◆ TASK TO COMPLETE:
Reproduce the listing below word for word.

--- START ---

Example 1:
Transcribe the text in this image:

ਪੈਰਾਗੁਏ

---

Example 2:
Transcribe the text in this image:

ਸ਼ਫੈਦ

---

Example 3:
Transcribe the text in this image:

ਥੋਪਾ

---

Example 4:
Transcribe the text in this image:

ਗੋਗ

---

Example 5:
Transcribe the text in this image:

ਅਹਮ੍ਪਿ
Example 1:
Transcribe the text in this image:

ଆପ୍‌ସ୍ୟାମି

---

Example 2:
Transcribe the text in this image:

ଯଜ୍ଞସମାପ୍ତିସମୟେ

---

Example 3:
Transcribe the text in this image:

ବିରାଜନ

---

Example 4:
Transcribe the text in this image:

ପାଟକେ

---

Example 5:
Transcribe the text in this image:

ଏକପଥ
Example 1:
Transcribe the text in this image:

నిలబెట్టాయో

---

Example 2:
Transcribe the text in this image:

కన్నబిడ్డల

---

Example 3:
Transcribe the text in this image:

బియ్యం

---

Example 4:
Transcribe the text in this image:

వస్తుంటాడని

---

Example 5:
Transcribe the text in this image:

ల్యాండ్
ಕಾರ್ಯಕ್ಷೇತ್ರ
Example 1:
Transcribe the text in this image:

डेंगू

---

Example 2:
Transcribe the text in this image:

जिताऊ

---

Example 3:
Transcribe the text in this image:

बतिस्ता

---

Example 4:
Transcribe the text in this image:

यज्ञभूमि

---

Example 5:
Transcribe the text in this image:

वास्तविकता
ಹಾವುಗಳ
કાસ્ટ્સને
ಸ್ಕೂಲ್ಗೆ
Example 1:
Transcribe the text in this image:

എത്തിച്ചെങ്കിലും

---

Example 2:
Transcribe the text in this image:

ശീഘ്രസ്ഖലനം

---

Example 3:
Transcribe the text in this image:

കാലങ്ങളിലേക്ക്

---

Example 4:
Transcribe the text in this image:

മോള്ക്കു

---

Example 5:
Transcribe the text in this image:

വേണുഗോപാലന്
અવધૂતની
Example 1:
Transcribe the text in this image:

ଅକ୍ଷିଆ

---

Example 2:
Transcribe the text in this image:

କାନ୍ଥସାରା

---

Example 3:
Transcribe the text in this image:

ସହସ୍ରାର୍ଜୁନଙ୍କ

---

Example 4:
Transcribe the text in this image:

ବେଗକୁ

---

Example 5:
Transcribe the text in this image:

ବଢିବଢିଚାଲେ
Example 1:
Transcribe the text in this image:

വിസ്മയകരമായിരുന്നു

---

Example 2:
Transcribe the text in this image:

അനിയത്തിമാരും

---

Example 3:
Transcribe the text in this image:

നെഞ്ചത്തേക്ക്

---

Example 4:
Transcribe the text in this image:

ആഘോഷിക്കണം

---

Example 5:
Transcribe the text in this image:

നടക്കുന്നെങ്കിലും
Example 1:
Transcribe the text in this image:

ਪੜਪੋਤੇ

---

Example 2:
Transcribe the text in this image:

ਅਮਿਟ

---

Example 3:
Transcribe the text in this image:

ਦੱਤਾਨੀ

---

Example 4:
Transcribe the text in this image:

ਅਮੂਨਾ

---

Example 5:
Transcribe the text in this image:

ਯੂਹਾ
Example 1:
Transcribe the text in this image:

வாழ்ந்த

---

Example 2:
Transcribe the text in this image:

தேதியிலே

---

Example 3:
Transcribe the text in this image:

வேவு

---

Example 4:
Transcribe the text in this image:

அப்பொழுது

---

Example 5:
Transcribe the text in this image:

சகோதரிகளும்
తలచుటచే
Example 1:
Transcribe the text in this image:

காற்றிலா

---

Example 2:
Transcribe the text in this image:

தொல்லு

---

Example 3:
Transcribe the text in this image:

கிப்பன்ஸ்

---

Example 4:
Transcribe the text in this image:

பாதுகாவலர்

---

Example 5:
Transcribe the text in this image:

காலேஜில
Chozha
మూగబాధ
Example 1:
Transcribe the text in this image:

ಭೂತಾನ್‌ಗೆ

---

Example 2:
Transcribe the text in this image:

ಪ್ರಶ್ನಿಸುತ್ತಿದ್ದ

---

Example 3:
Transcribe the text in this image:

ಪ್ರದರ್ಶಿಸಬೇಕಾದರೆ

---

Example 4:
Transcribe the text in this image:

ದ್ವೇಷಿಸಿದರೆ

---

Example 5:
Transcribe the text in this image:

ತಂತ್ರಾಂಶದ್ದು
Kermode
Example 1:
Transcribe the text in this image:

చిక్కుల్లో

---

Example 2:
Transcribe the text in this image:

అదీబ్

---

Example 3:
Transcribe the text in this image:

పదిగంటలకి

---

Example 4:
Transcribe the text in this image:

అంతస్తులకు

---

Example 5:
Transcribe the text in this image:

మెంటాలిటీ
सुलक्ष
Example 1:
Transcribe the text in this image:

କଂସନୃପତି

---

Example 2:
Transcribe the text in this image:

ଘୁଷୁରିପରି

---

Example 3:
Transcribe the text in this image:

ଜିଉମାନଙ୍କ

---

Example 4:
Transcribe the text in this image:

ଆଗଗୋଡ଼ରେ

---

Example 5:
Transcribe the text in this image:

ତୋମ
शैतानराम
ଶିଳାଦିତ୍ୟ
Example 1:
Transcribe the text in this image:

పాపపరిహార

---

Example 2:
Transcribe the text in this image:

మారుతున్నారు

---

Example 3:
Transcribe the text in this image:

--- END ---

◆ RESULT OF THIS TASK:
Example 1:
Transcribe the text in this image:

ਪੈਰਾਗੁਏ

---

Example 2:
Transcribe the text in this image:

ਸ਼ਫੈਦ

---

Example 3:
Transcribe the text in this image:

ਥੋਪਾ

---

Example 4:
Transcribe the text in this image:

ਗੋਗ

---

Example 5:
Transcribe the text in this image:

ਅਹਮ੍ਪਿ
Example 1:
Transcribe the text in this image:

ଆପ୍‌ସ୍ୟାମି

---

Example 2:
Transcribe the text in this image:

ଯଜ୍ଞସମାପ୍ତିସମୟେ

---

Example 3:
Transcribe the text in this image:

ବିରାଜନ

---

Example 4:
Transcribe the text in this image:

ପାଟକେ

---

Example 5:
Transcribe the text in this image:

ଏକପଥ
Example 1:
Transcribe the text in this image:

నిలబెట్టాయో

---

Example 2:
Transcribe the text in this image:

కన్నబిడ్డల

---

Example 3:
Transcribe the text in this image:

బియ్యం

---

Example 4:
Transcribe the text in this image:

వస్తుంటాడని

---

Example 5:
Transcribe the text in this image:

ల్యాండ్
ಕಾರ್ಯಕ್ಷೇತ್ರ
Example 1:
Transcribe the text in this image:

डेंगू

---

Example 2:
Transcribe the text in this image:

जिताऊ

---

Example 3:
Transcribe the text in this image:

बतिस्ता

---

Example 4:
Transcribe the text in this image:

यज्ञभूमि

---

Example 5:
Transcribe the text in this image:

वास्तविकता
ಹಾವುಗಳ
કાસ્ટ્સને
ಸ್ಕೂಲ್ಗೆ
Example 1:
Transcribe the text in this image:

എത്തിച്ചെങ്കിലും

---

Example 2:
Transcribe the text in this image:

ശീഘ്രസ്ഖലനം

---

Example 3:
Transcribe the text in this image:

കാലങ്ങളിലേക്ക്

---

Example 4:
Transcribe the text in this image:

മോള്ക്കു

---

Example 5:
Transcribe the text in this image:

വേണുഗോപാലന്
અવધૂતની
Example 1:
Transcribe the text in this image:

ଅକ୍ଷିଆ

---

Example 2:
Transcribe the text in this image:

କାନ୍ଥସାରା

---

Example 3:
Transcribe the text in this image:

ସହସ୍ରାର୍ଜୁନଙ୍କ

---

Example 4:
Transcribe the text in this image:

ବେଗକୁ

---

Example 5:
Transcribe the text in this image:

ବଢିବଢିଚାଲେ
Example 1:
Transcribe the text in this image:

വിസ്മയകരമായിരുന്നു

---

Example 2:
Transcribe the text in this image:

അനിയത്തിമാരും

---

Example 3:
Transcribe the text in this image:

നെഞ്ചത്തേക്ക്

---

Example 4:
Transcribe the text in this image:

ആഘോഷിക്കണം

---

Example 5:
Transcribe the text in this image:

നടക്കുന്നെങ്കിലും
Example 1:
Transcribe the text in this image:

ਪੜਪੋਤੇ

---

Example 2:
Transcribe the text in this image:

ਅਮਿਟ

---

Example 3:
Transcribe the text in this image:

ਦੱਤਾਨੀ

---

Example 4:
Transcribe the text in this image:

ਅਮੂਨਾ

---

Example 5:
Transcribe the text in this image:

ਯੂਹਾ
Example 1:
Transcribe the text in this image:

வாழ்ந்த

---

Example 2:
Transcribe the text in this image:

தேதியிலே

---

Example 3:
Transcribe the text in this image:

வேவு

---

Example 4:
Transcribe the text in this image:

அப்பொழுது

---

Example 5:
Transcribe the text in this image:

சகோதரிகளும்
తలచుటచే
Example 1:
Transcribe the text in this image:

காற்றிலா

---

Example 2:
Transcribe the text in this image:

தொல்லு

---

Example 3:
Transcribe the text in this image:

கிப்பன்ஸ்

---

Example 4:
Transcribe the text in this image:

பாதுகாவலர்

---

Example 5:
Transcribe the text in this image:

காலேஜில
Chozha
మూగబాధ
Example 1:
Transcribe the text in this image:

ಭೂತಾನ್‌ಗೆ

---

Example 2:
Transcribe the text in this image:

ಪ್ರಶ್ನಿಸುತ್ತಿದ್ದ

---

Example 3:
Transcribe the text in this image:

ಪ್ರದರ್ಶಿಸಬೇಕಾದರೆ

---

Example 4:
Transcribe the text in this image:

ದ್ವೇಷಿಸಿದರೆ

---

Example 5:
Transcribe the text in this image:

ತಂತ್ರಾಂಶದ್ದು
Kermode
Example 1:
Transcribe the text in this image:

చిక్కుల్లో

---

Example 2:
Transcribe the text in this image:

అదీబ్

---

Example 3:
Transcribe the text in this image:

పదిగంటలకి

---

Example 4:
Transcribe the text in this image:

అంతస్తులకు

---

Example 5:
Transcribe the text in this image:

మెంటాలిటీ
सुलक्ष
Example 1:
Transcribe the text in this image:

କଂସନୃପତି

---

Example 2:
Transcribe the text in this image:

ଘୁଷୁରିପରି

---

Example 3:
Transcribe the text in this image:

ଜିଉମାନଙ୍କ

---

Example 4:
Transcribe the text in this image:

ଆଗଗୋଡ଼ରେ

---

Example 5:
Transcribe the text in this image:

ତୋମ
शैतानराम
ଶିଳାଦିତ୍ୟ
Example 1:
Transcribe the text in this image:

పాపపరిహార

---

Example 2:
Transcribe the text in this image:

మారుతున్నారు

---

Example 3:
Transcribe the text in this image:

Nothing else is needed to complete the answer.